EKBIS.CO, KUPANG -- Pengamat ekonomi Nusa Tenggara Timur Dr James Adam mengatakan Peraturan Bank Indonesia tentang pengenaan biaya isi ulang saldo (top-up) uang elektronik atau e-money jangan sampai hanya menguntungkan perbankan dan pemerintah dan merugikan nasabah atau konsumen.
"Aturan pengenaan biaya isi ulang saldo (top-up) uang elektronik atau e-money dalam bentuk Peraturan Bank Indonesia (PBI) pada akhir September ini jangan hanya menguntungkan perbankan dan pemerintah yang memiliki program gerakan non-tunai dan merugikan konsumen yang juga merupakan nasabah," katanya di Kupang, Rabu (20/9).
Ia mengatakan hal itu terkait muncul pendapat bahwa kebijakan biaya isi ulang saldo (top-up) uang elektronik atau e-money dalam bentuk Peraturan Bank Indonesia (PBI) pada akhir September ini diperkirakan tidak fair, karena hanya menguntungkan perbankan dan pemerintah yang memiliki program gerakan non-tunai dan merugikan nasabah, terutama yang berada di pedalaman.
Bahkan ada yang mempertanyakan apa manfaat penggunaan e-money dibandingkan dengan uang tunai (cash) bagi Indonesia yang masyarakatnya beragam dan tersebar hingga ke pelosok.
Sekalipun, katanya, pengenaan biaya isi ulang saldo e-money disebutkan untuk memberikan insentif kepada perbankan dalam menyiapkan infrastruktur pengadaan, namun regulasi isi saldo tersebut berupa Peraturan Anggota Dewan Gubernur (PADG) itu, harus fair, sehingga tidak hanya menguntungkan perbankan dan pemerintah yang memiliki program gerakan non-tunai dan merugikan konsumen.
Ia bahkan menyebut sejak wacana pengenaan biaya isi saldo uang elektronik ini beredar, kalangan industri pelaku jasa sistem pembayaran mengusulkan pengenaan biaya di kisaran Rp1.500-2.000 setiap kali isi ulang.
Sebagai gambaran, jumlah uang elektronik di Indonesia beredar per Juli 2017 mencapai 69,45 juta, naik 35 persen dibandingkan periode akhir 2016 sebanyak 51,2 juta.

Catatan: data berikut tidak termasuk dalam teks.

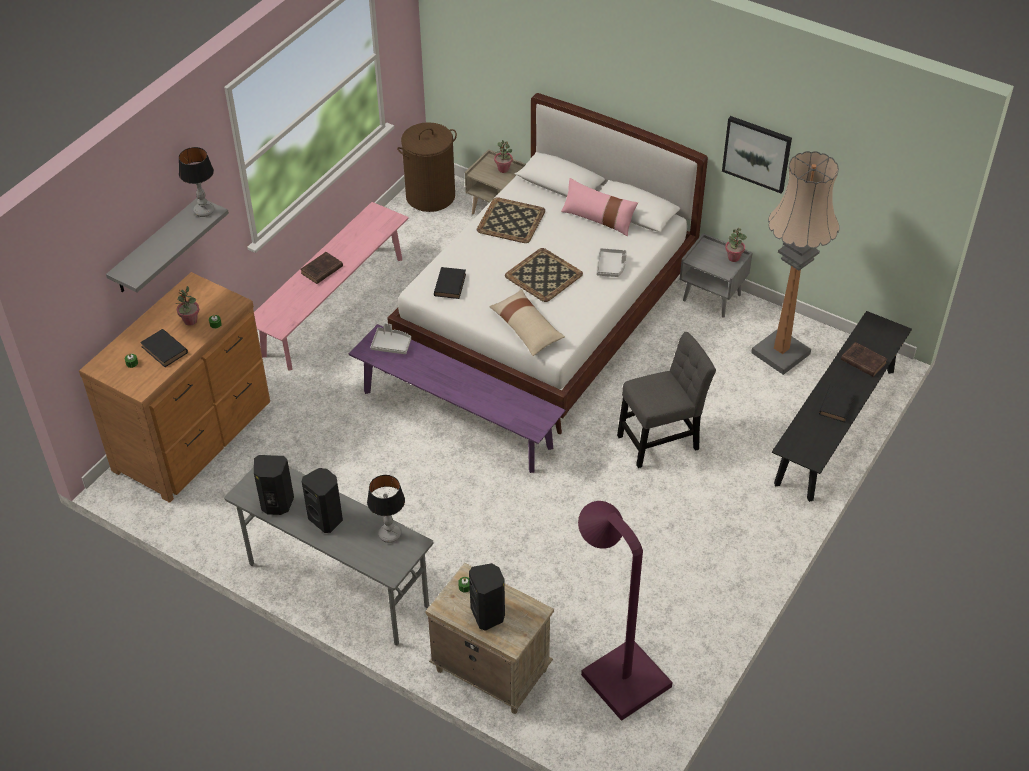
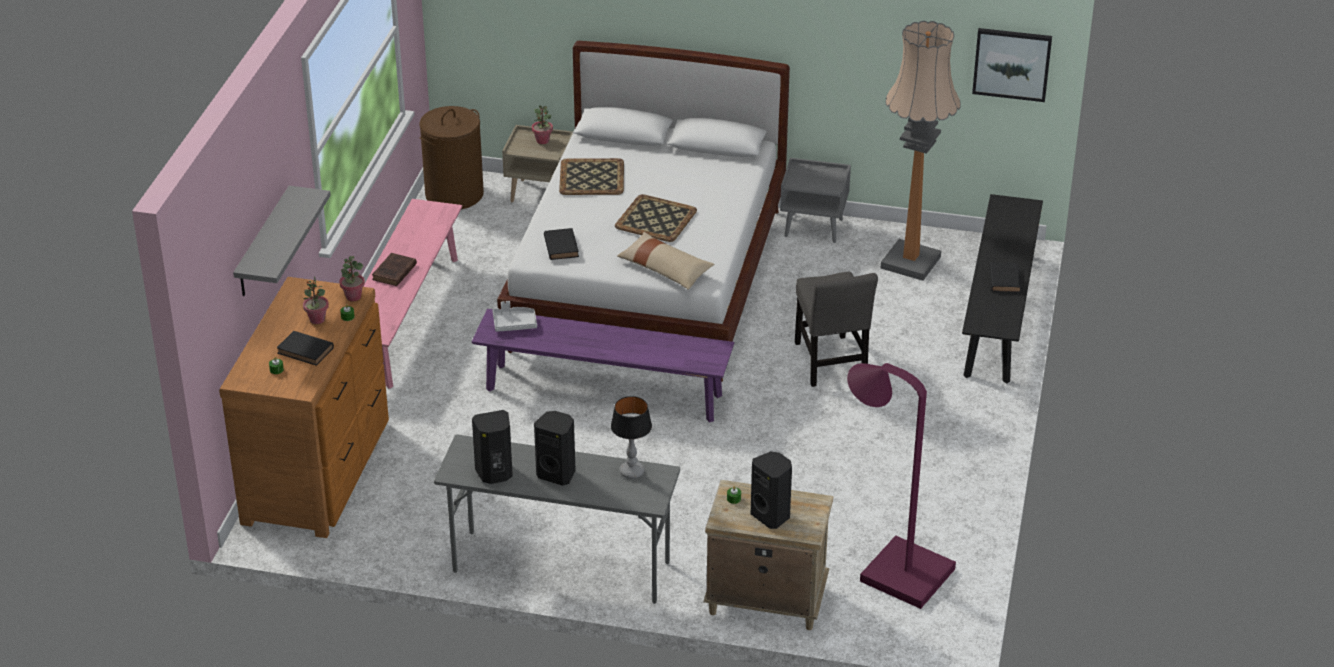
camera: 20 degrees left, 10 degrees down
(204, 211) = (305, 197): table lamp -> none
(598, 219) = (683, 158): pink pillow -> none
(611, 266) = (722, 197): grey tray -> none
(661, 440) = (830, 364): grey chair -> grey chair turned 120 degrees clockwise
(733, 258) = (833, 174): potted plant -> potted plant (353, 296)
(757, 153) = (845, 48): picture -> picture (1012, 63)
(862, 361) = (1009, 237): brown book -> none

Di NTT, katanya, Bank Indonesia Kantor Perwakilan (KPw) Nusa Tenggara Timur mencatat aktivitas sistem pembayaran pada triwulan II-2017 menunjukkan adanya peningkatan yang cukup pesat.
Hal ini terlihat dari terjadinya "net-outflow" atau uang yang beredar lebih banyak dari uang yang disetor di NTT sebesar Rp1.356,41 miliar atau tumbuh 43,42 persen (yoy) dibanding triwulan II 2016 yang menunjukkan adanya peningkatan aktivitas ekonomi masyarakat.

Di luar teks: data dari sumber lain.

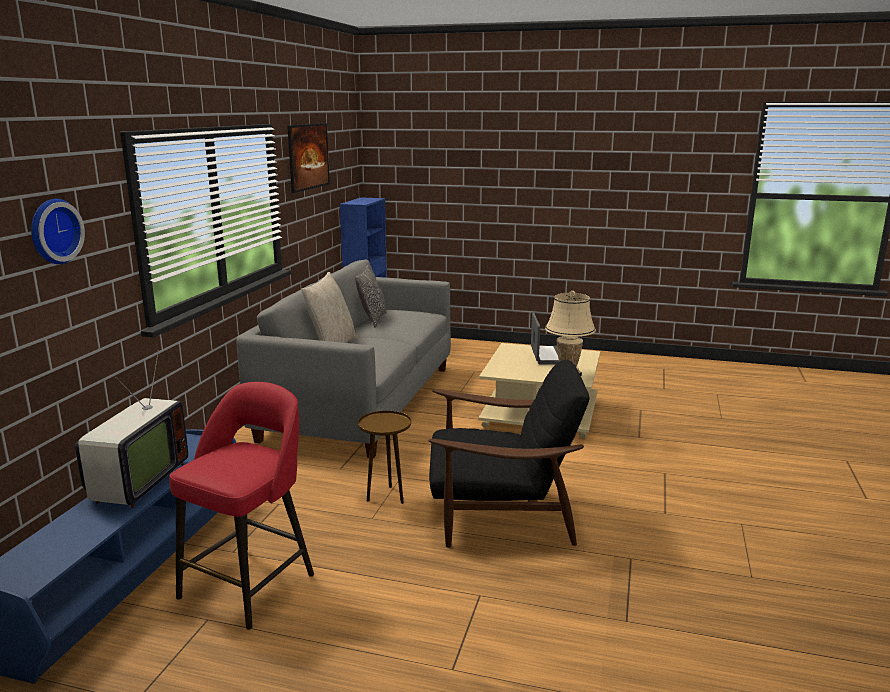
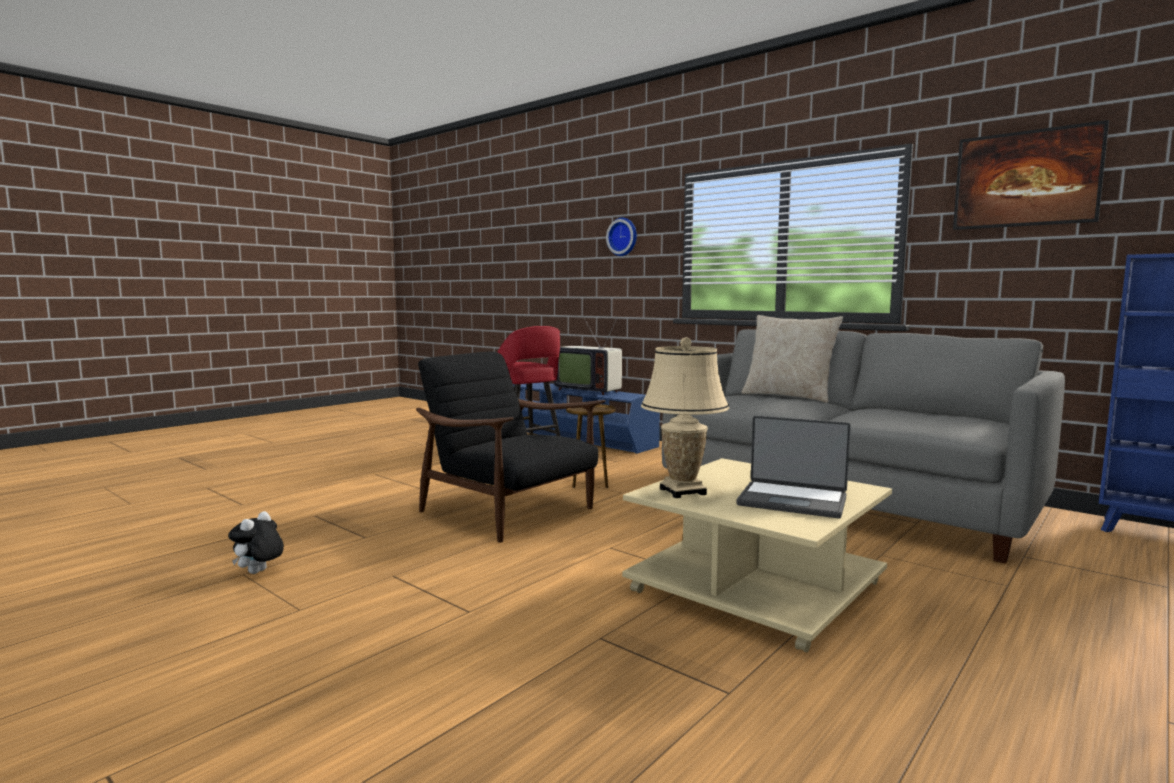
camera: 115 degrees right, 10 degrees down
(372, 319) = (917, 411): pillow -> none
(500, 513) = (509, 511): black armchair -> black armchair turned 105 degrees clockwise
(740, 570) = (258, 573): none -> plush toy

"Tingginya aktivitas ekonomi tersebut terlihat dari besarnya peningkatan penarikan/outflow hingga 30,95 persen (yoy) yang disebabkan oleh tingginya penarikan uang oleh nasabah maupun peningkatan setoran/inflow sebesar 14,97 persen (yoy) yang disebabkan oleh adanya penyetoran kembali nasabah dalam bentuk simpanan di bank," katanya.
Di sisi lain, kata dia, jumlah Uang Tidak Layak Edar (UTLE) yang disetorkan oleh perbankan di NTT masih mengalami penurunan 65,43 persen (yoy), lebih rendah dari Triwulan I 2017 yang juga mengalami penurunan sebesar 72,40 persen (yoy).
Penurunan setoran kemungkinan besar disebabkan oleh kualitas uang beredar yang mengalami peningkatan, sehingga setoran UTLE mengalami penurunan. Sementara itu, uang palsu (UPAL) yang ditemukan pada Triwulan II 2017 juga mengalami penurunan dari 403 lembar pada Triwulan I 2017 menjadi 16 lembar.
Temuan UPAL yang beredar hingga saat ini masih didominasi pecahan Rp 100.000 dan Rp 50.000. Seiring dengan penurunan transaksi Sistem Kliring Nasional Bank Indonesia (SKNBI) secara Nasional. Transaksi Sistem Kliring Nasional Bank Indonesia di NTT juga ikut menurun. Volume kliring di NTT pada triwulan II 2017 mengalami penurunan sebesar 8,52 persen (yoy), dan nominal menurun sebesar 30,63 persen (yoy).
"Peralihan moda transfer diduga menjadi penyebab utama penurunan transaksi kliring secara nasional," katanya.